Tarefas pedidas
**A)** Qual é a profissão de Rosângela, segundo o texto?
**B)** Transcreva do texto o trecho que vai de "Talco de Vidro, o" até "cabeça de Rosângela.".
**C)** Segundo o texto, por que razão Rosângela deixa de saber quem é?

Texto

+++++

A derrocada de uma crença
A derrocada de uma crença é o “tema” do segundo livro do autor brasileiro Marcello Quintanilha publicado em Portugal.
O sorriso de Daniela faz perder a cabeça a Rosângela, sua prima, desnorteando-a, empurrando-a para uma angústia sem fuga. Não é o riso, mas o sorriso, rasgão branco que a fere. Sinal de uma beleza que, apesar de macerada e sofrida, não se vai embora (“a sua crista nunca baixava”) e que conduzirá Rosângela ao abismo. Dentista de Niterói, mãe de dois filhos, casada com Mário, médico de sucesso e bom pai, ela não consegue dar sentido a essa presença, não a reconhece e, não a reconhecendo, deixa ela própria de saber quem é.
Talco de Vidro, o segundo livro de banda desenhada de Marcello Quintanilha (Niterói, 1971) publicado em Portugal, distancia-se de Tungsténio (também uma edição da Polvo). No lugar da polifonia dessa obra estão agora a vida interior e as acções de uma só personagem, e as ruas suadas de Salvador desapareceram, cedendo o palco aos edifícios, às estradas e praias de Niterói. É desta deslocação que se forma o torvelinho de flashbacks, de repetições (entre outras imagens, a do rosto de Daniele, sempre a assombrar), de impasses narrativos (resolvidos mais à frente), que introduzirá o leitor na cabeça de Rosângela.

+++++

Dados disponíveis
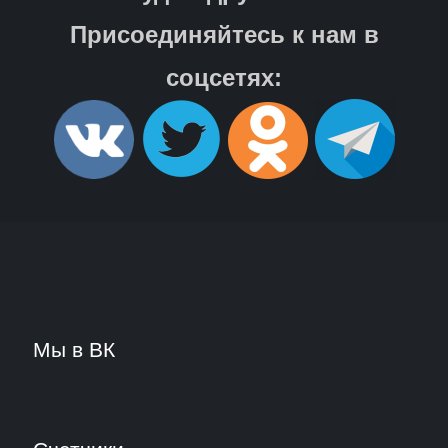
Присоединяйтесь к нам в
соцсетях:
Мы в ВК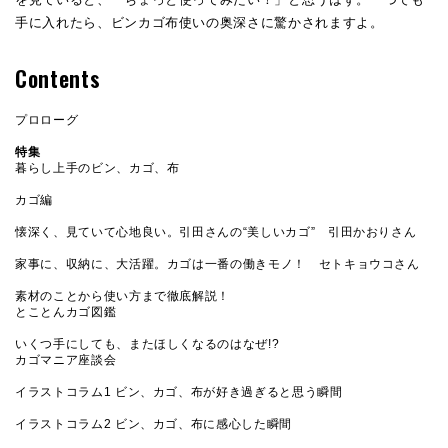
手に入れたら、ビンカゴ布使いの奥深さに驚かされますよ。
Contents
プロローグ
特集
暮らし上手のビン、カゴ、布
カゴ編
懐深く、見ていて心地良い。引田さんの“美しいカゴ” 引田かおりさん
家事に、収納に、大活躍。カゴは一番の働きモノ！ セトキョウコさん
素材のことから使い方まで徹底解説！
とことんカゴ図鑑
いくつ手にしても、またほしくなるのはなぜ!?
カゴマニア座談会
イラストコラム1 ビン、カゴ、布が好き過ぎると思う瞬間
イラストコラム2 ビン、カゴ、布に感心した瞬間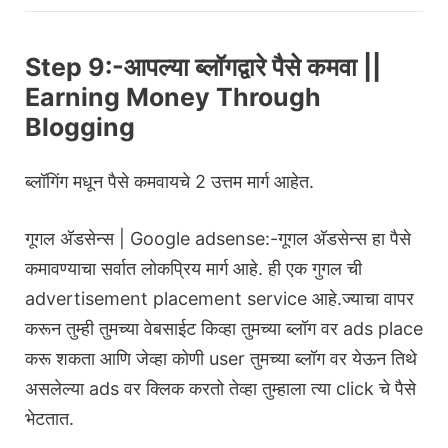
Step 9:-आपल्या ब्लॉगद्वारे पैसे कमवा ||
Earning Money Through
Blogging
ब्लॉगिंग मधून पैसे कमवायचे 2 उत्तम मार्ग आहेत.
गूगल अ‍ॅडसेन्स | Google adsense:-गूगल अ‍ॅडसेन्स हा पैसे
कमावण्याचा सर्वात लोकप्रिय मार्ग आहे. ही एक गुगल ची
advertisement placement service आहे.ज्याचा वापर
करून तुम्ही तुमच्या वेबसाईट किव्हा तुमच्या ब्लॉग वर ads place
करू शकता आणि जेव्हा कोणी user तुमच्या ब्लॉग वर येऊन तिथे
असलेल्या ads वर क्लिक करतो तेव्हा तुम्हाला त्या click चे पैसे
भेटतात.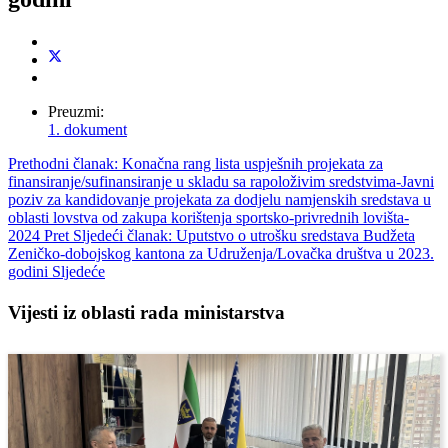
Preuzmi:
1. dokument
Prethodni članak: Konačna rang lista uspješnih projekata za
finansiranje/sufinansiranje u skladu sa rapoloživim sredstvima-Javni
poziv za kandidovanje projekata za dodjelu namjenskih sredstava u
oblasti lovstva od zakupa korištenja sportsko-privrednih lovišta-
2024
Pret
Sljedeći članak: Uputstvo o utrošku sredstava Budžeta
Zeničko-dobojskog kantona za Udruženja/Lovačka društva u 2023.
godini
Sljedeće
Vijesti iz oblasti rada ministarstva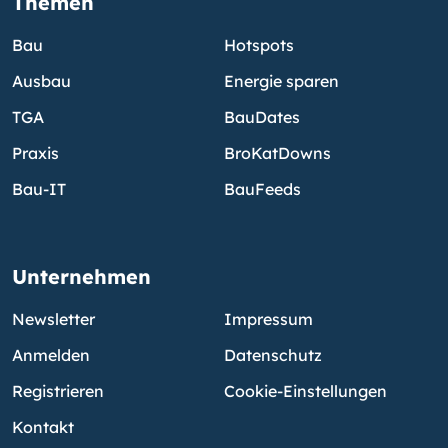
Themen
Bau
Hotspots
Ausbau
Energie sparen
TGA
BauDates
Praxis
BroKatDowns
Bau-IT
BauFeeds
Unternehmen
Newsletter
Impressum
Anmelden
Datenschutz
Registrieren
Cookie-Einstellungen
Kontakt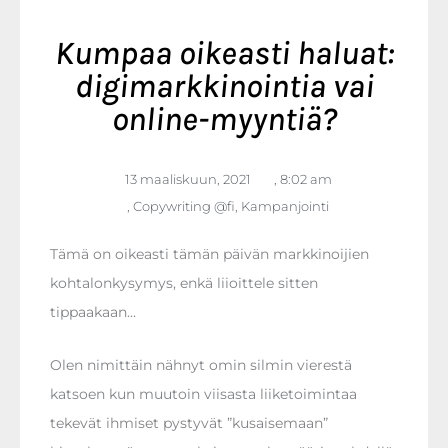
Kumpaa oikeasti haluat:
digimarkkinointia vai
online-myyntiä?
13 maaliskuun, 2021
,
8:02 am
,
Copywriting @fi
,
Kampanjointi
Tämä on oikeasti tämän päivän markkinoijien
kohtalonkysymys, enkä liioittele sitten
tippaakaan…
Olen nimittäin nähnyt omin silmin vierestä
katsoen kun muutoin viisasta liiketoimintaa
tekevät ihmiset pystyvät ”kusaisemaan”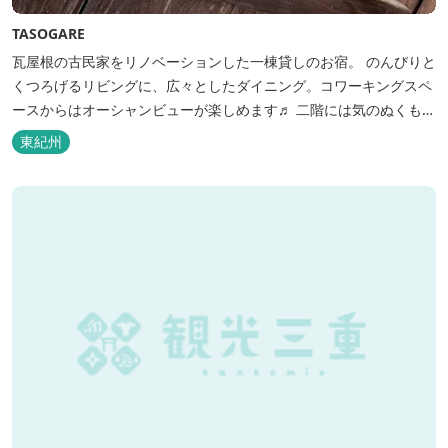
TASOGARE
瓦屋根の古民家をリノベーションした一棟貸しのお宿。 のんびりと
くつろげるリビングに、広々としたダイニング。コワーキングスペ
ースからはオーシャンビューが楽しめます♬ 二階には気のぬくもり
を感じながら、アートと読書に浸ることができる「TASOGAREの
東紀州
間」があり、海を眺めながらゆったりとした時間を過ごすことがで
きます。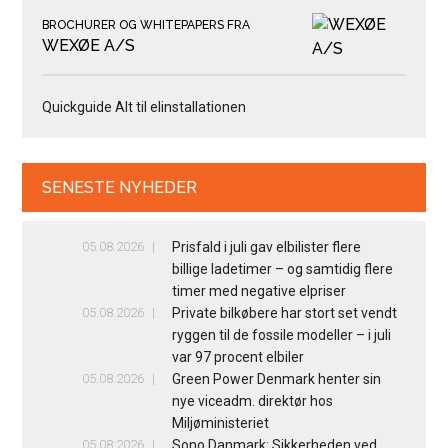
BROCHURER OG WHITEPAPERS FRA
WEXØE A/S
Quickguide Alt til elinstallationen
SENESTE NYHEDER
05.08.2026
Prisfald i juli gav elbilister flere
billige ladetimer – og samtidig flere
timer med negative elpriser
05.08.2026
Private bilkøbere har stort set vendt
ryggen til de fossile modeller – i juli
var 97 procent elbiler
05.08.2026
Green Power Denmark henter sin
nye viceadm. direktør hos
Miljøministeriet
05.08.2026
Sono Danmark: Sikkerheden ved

+++++

Respostas dadas
**A)** Rosângela é dentista em Niterói.

**B)**
Talco de Vidro, o segundo livro de banda desenhada de Marcello Quintanilha (Niterói, 1971) publicado em Portugal, distancia-se de Tungsténio (também uma edição da Polvo). No lugar da polifonia dessa obra estão agora a vida interior e as acções de uma só personagem, e as ruas suadas de Salvador desapareceram, cedendo o palco aos edifícios, às estradas e praias de Niterói. É desta deslocação que se forma o torvelinho de flashbacks, de repetições (entre outras imagens, a do rosto de Daniele, sempre a assombrar), de impasses narrativos (resolvidos mais à frente), que introduzirá o leitor na cabeça de Rosângela.

**C)** Rosângela não consegue dar sentido à presença de Daniela, sinal de uma beleza que não se vai embora, e não a reconhece. Não a reconhecendo, deixa ela própria de saber quem é.